2014年04月08日 ナビトモブログ記事
テーマ:テーマ無し

N氏が笑わなくなった。
良いことだ。
囲碁において、感情をあらわにすることは、
美しくないとされている。

今までは、勝つと高笑いをしていた。
相手が投了するや「あはは」と大口を開け、
さらに楽しそうに「ひひひ」と余韻を響かせた。
私は最初、何だろうこの人はと思った。
勝てばうれしい。
その気持がストレートに出る。
つまりは、子供のような人なのだと推測した。

しかし、率直な感情表現を、相手の目の前でやるのは、
いかがなものか。
やられた方は、悔しい。
よーし、それなら・・・
リベンジを考える。

私だってそうだ。
次は、その鼻を、へし折ってやると、闘志を湧かせた。
碁において、上位者の力を、見くびってはいけない。
本気でかかれば、下位者をやっつけるくらい、雑作もない。
と言うことは、普段は100%の力を、出していないことでもある。

もちろん、そんなことは、おくびにも出さない。
闘志を内に秘めて戦い、今流行の「倍返し」をやった。
もちろん、そこで、喜んだりはしない。
仮にも私は、先生だ。
非礼に報いるに、非礼をもってしてはいけない。

 * * *

私の囲碁サロンの客に、三人の先生が居る。
医者に歯医者、そして、税理士である。
私も先生だが、それは自称であって、彼ら三人は、
広く社会に認知された先生だ。

この三先生に、共通点がある。
人の言うことを聞かない。

┄┄┄┄┄┄

• _課題一覧_:
1) 本文の「次は、その鼻を、へし折ってやると、闘志を湧かせた。」から「私の囲碁サロンの客に、三人の先生が居る。」までの全部を、一字も変えずに打ち直してください。
2) 本文に出てくる、囲碁サロンの客である三人の先生の職業をすべて挙げてください。
3) 本文を三文で要約してください。

データセットの項目:

┄┄┄┄┄┄

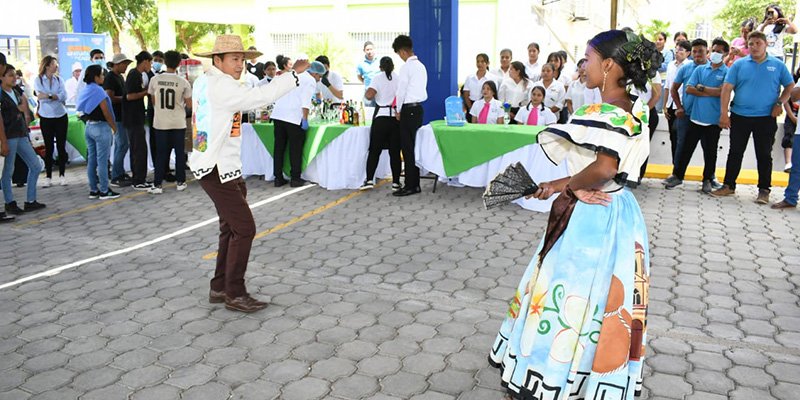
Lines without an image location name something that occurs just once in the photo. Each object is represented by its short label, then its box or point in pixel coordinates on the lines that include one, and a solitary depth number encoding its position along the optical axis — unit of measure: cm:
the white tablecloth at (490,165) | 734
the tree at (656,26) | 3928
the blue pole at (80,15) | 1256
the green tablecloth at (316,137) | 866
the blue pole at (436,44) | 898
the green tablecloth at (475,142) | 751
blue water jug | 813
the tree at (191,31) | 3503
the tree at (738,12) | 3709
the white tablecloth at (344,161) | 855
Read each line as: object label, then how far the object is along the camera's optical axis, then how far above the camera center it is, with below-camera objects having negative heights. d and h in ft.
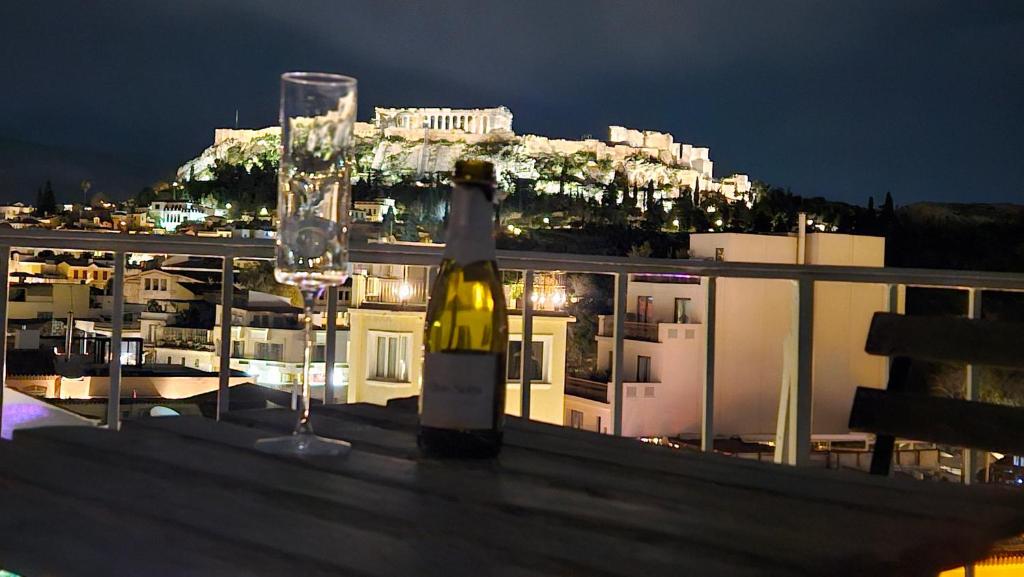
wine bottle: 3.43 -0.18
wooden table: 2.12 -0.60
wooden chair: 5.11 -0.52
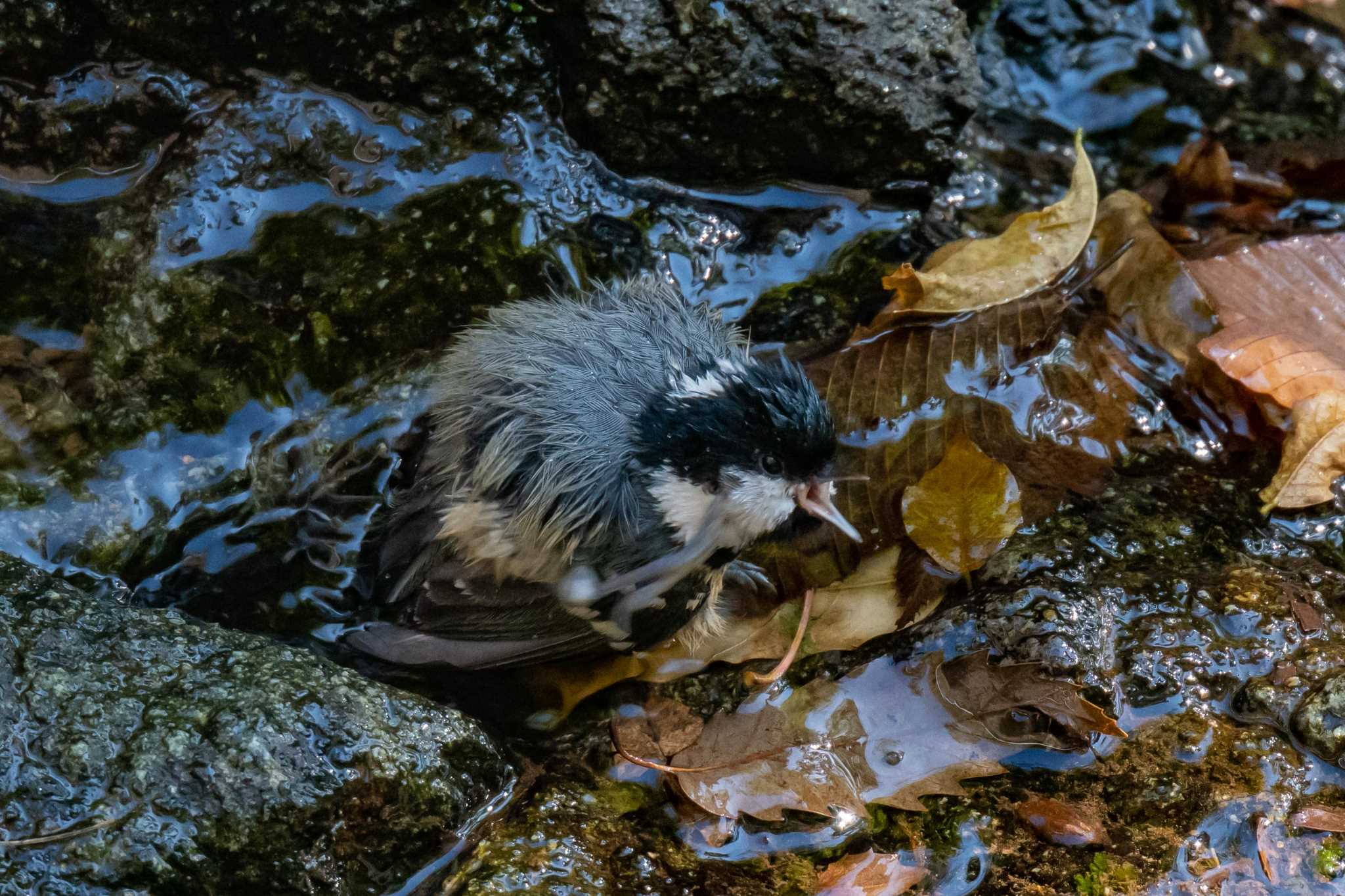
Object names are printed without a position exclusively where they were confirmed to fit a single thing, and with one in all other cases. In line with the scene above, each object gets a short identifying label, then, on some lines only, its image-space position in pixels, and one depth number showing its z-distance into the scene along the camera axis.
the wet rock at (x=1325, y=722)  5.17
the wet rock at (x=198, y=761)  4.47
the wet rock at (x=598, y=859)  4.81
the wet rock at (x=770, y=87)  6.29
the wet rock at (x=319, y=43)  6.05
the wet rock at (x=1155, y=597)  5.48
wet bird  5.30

┄┄┄┄┄┄

• _解答_:
1)
次は、その鼻を、へし折ってやると、闘志を湧かせた。
碁において、上位者の力を、見くびってはいけない。
本気でかかれば、下位者をやっつけるくらい、雑作もない。
と言うことは、普段は100%の力を、出していないことでもある。

もちろん、そんなことは、おくびにも出さない。
闘志を内に秘めて戦い、今流行の「倍返し」をやった。
もちろん、そこで、喜んだりはしない。
仮にも私は、先生だ。
非礼に報いるに、非礼をもってしてはいけない。

 * * *

私の囲碁サロンの客に、三人の先生が居る。

2) 医者、歯医者、税理士

3) 囲碁では感情をあらわにするのは美しくないとされており、勝つと高笑いしていたN氏が笑わなくなったことを、筆者は良いことだと見ている。筆者は高笑いされて闘志を湧かせ、それを内に秘めて戦って「倍返し」をしたが、先生として喜んだりはしなかった。筆者の囲碁サロンには医者、歯医者、税理士という三人の先生が客として来ており、その共通点は人の言うことを聞かないことだ。